# [Exercise description]
Repeat each entry exactly.

# [The input]

-----

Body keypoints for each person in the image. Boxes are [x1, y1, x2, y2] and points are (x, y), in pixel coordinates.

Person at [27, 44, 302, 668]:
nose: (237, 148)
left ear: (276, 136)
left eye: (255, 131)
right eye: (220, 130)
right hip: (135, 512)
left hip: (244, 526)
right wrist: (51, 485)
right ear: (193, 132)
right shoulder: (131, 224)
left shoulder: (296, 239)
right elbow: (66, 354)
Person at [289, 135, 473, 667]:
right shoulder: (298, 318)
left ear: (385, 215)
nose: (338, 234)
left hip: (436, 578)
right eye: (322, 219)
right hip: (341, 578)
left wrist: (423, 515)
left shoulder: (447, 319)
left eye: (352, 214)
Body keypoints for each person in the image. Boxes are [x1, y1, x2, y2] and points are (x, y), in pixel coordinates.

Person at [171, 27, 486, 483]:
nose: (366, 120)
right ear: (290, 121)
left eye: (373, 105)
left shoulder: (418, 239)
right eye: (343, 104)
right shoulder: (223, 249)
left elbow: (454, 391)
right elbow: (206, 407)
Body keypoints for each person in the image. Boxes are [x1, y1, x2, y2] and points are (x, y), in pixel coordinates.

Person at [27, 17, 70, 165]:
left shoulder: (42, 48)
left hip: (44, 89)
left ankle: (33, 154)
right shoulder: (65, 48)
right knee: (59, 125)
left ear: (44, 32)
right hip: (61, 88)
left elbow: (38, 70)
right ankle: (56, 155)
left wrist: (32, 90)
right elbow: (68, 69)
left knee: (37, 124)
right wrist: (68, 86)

-----

# [Final answer]
Body keypoints for each person in the image. Boxes are [x1, y1, x2, y2] and points are (x, y), in pixel coordinates.

Person at [27, 44, 302, 668]:
nose: (237, 148)
left ear: (276, 136)
left eye: (255, 131)
right eye: (220, 130)
right hip: (135, 512)
left hip: (244, 526)
right wrist: (51, 485)
right ear: (193, 132)
right shoulder: (131, 224)
left shoulder: (296, 239)
right elbow: (66, 354)
Person at [289, 135, 473, 667]:
right shoulder: (298, 318)
left ear: (385, 215)
nose: (338, 234)
left hip: (436, 578)
right eye: (322, 219)
right hip: (341, 578)
left wrist: (423, 515)
left shoulder: (447, 319)
left eye: (352, 214)
Body keypoints for each person in the image. Boxes are [x1, y1, x2, y2] and points are (x, y), in pixel coordinates.

Person at [171, 27, 486, 483]:
nose: (366, 120)
right ear: (290, 121)
left eye: (373, 105)
left shoulder: (418, 239)
right eye: (343, 104)
right shoulder: (223, 249)
left elbow: (454, 391)
right elbow: (206, 407)
Body keypoints for each person in the image. Boxes are [x1, y1, x2, y2] and points are (x, y), in pixel coordinates.

Person at [27, 17, 70, 165]:
left shoulder: (42, 48)
left hip: (44, 89)
left ankle: (33, 154)
right shoulder: (65, 48)
right knee: (59, 125)
left ear: (44, 32)
right hip: (61, 88)
left elbow: (38, 70)
right ankle: (56, 155)
left wrist: (32, 90)
right elbow: (68, 69)
left knee: (37, 124)
right wrist: (68, 86)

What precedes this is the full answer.